Dawson credits Voigt, who works a full-time job, on helping things run smoothly.
“During the school year, a lot of the reason I can manage everything is because he’s you know in the background getting it done. So we both make sure the boys are getting done what they need to get done,” she said. “Sometimes I wake the boys up in the morning, sometimes he does. And I get to sleep in. It’s really just a balance of him and I you know making it work.”
With responsibilities of being a guardian, a full-time student and an athlete, Dawson continued to excel in javelin. In her first season competing for OSU, Dawson has shined all year and now has improved to throw 168-9. But for her and Dumble, it’s not about her longest throw but about being consistent.
“I don’t really like to talk about ‘oh, I’m going to hit this mark.’ That really wasn’t good for me especially back in the day when I was trying to throw 130 feet. The one time I finally threw much further than 130 feet was when I changed that mindset,” she said.
Now the idea is to make the record-setting throws not just an outlier but something to consistently hit. Dumble and Dawson are focused on improving her average throw.
“I said that I wanted my average to be around what my PR last year was which is actually more than that now which is not something that I necessarily expected but I’m very happy about it,” said Dawson.
Placing third at the Pac-12 Championships where, she secured at spot at the NCAA West Region Championships. With the top 12 throwers moving on to the NCAA Championships, Dawson had the 16th best throw going into the day and was just trying to fight for a coveted spot.
“When I was on the runway I was pretty focused, but when I was not on the runway I was just thinking, ‘Okay, what place am I in? What girls do I know can throw further than me? What girls can I see are having a bad day and probably won’t throw farther than me and where are they now?’”

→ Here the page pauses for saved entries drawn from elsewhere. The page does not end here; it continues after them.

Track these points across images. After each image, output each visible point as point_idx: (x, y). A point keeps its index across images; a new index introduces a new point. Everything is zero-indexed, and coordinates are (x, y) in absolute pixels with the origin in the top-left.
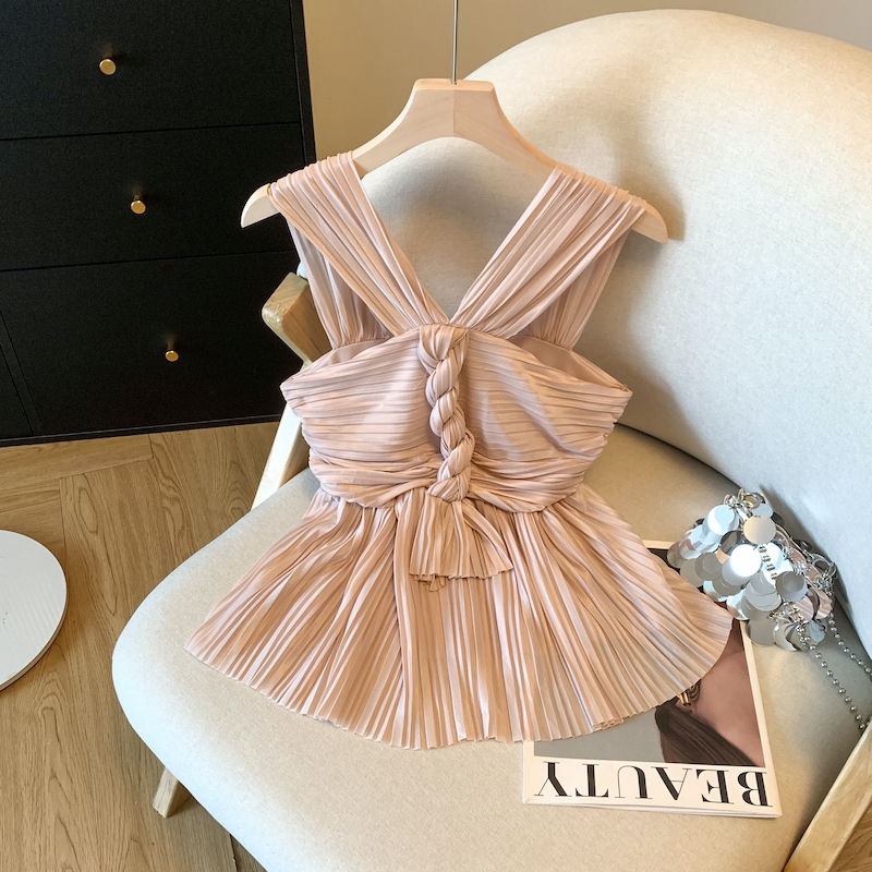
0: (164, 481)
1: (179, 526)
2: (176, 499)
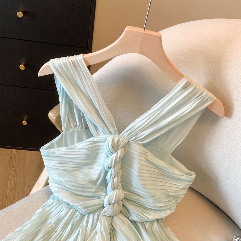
0: (12, 168)
1: (12, 187)
2: (14, 176)
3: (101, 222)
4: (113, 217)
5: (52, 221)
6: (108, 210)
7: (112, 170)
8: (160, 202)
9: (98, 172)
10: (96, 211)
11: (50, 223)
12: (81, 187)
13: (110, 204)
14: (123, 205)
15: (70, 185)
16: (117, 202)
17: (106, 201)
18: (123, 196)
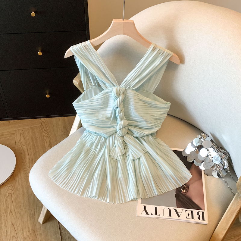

With one thrower left in the competition, Dawson watched someone who had previously thrown farther then her approach the runway. “So it was very stressful. And she threw and I actually thought that she might have thrown further than me so I started packing my stuff up and I was like, you know, nice try. I was like bittersweet,” she said. “But then the mark came up on the board and I was like oh my gosh, no way! So close. And you know, it happened. It was pretty crazy.”
Now Dawson is headed back to Eugene and Hayward Field to compete at NCAAs. While Dumble has aspirations for her to become an All-American and her friends have high hopes for her, Dawson is just focused on throwing.
“I’m just wanting to do the best I can on the day. You know. I want to have fun and I want to do what I can do. You know, leave it all on the track and I don’t want to walk away thinking, ah, [shoot], you know like, I could have done better,” she said. “I just want to do the best I can. Whatever that may be, whatever mark that is, whatever place I get.”